Applications of Dynamic Time Warping (Time Series) [closed]

Question

Recently, I came across this algorithm called "Dynamic Time Warp" (e.g. https://cran.r-project.org/web/packages/dtw/vignettes/dtw.pdf).

Although this algorithm looks quite involved and complicated, it seems that the main purpose is to determine if two (seemingly different - e.g. two people walking at different speeds) time series are "similar to each other". It also seems that the DTW algorithm can be used for clustering time series data as well (https://cran.r-project.org/web/packages/dtwclust/vignettes/dtwclust.pdf).

Has anyone ever used the DTW algorithm before? What kind of problem did you use it on? What industry did the data come from (e.g. environmental, finance, etc.)? Was it successful? How exactly did it help you in your work/research?

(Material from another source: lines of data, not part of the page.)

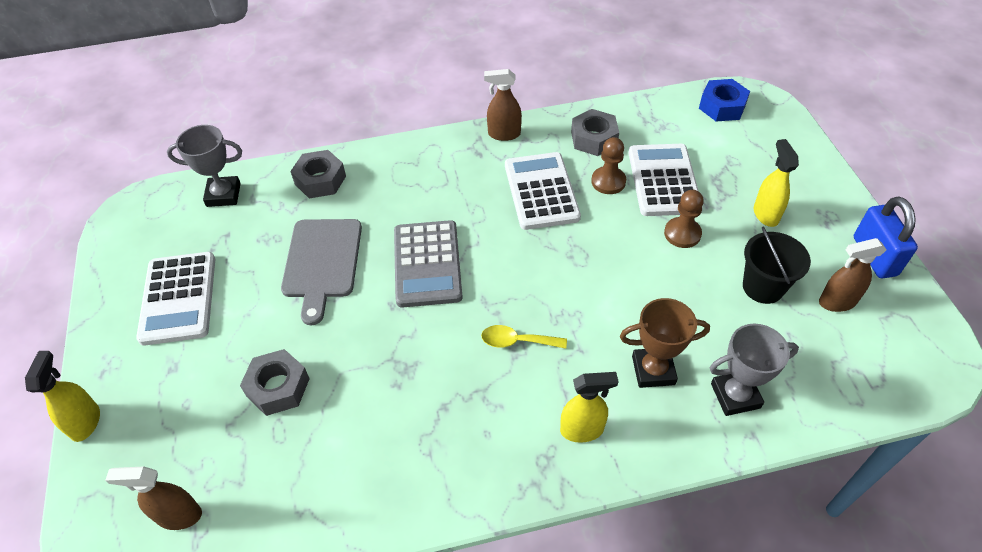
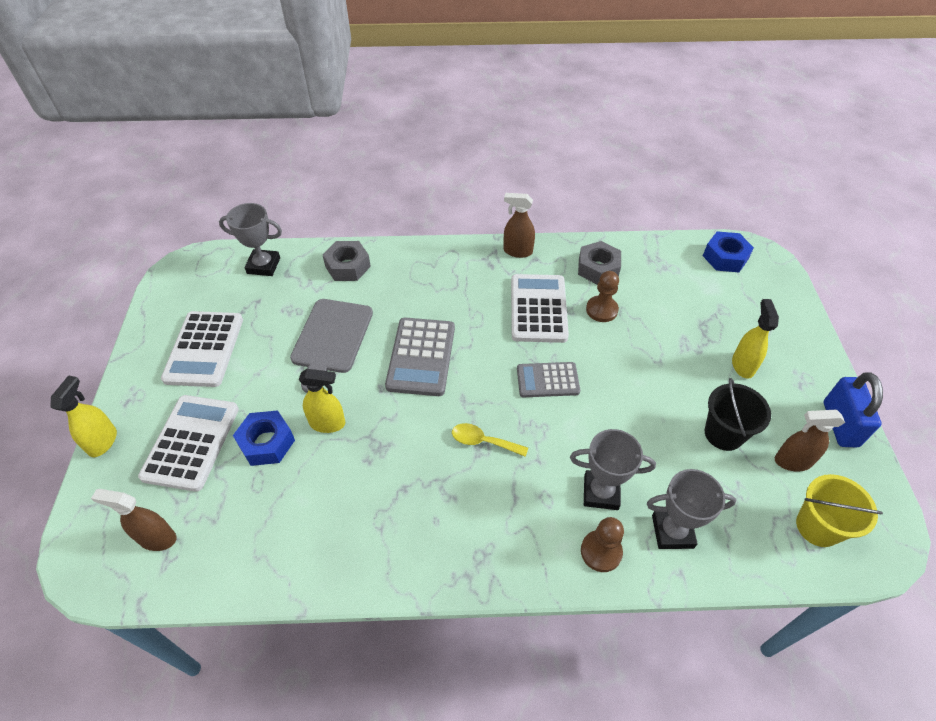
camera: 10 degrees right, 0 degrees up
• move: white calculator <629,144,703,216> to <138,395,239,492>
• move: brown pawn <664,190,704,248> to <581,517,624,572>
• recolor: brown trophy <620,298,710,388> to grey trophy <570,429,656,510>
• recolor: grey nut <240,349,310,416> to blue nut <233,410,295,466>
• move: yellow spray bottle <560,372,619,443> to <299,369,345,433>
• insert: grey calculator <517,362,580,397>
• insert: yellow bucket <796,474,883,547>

Does it make sense to use the DTW algorithm to check if two stock returns (or financial time series) are related to each other? I am confused as to why this algorithm is useful. Once you have found out that two time series are "related", what can you do with this information? Does DTW answer similar questions as Granger Causality or Cointegration?

Thanks!

Answer 1

DTW is an algorithm for measuring the distance between two time series. It's an alternative to the Euclidean distance (which is the mean squared distance between the time series at each time step), and is useful when the time series are or may be out of step, for example if one is phase shifted or stretched. DTW allows for this situation by "warping" or re-aligning the time series so the phase-shifted or stretched points are correctly matched. See A measure of distance between time series: Dynamic Time Warping by Jessica Leung and Robert James for a more complete explanation.

DTW (or any algorithm for measuring the distance between two time series) can't tell you if two time series are related. What it can tell you is that if you have three time series A, B, and C, if the DTW distance between A and B is less than the DTW distance between A and C, then time series A is more like time series B than time series C.

As DTW does nothing more than tell you the distance between two time series, it is paired with another algorithm to solve a time series task. For instance, it is often paired with the Nearest Neighbours (NN) classification algorithm for time series classification tasks. Until fairly recently (5 or so years ago) DTW-1NN was considered the go-to algorithm for time series classification. Similarly, when DTW is used for clustering it is combined with a standard clustering algorithm such as k-means, it is used to measure the distances between time series, while k-means does the actual clustering.

See these answers by Alesandr Blekh and Hassan ISMAIL FAWAZ to "Dynamic Time Warping Clustering" for more on DTW and time series clustering.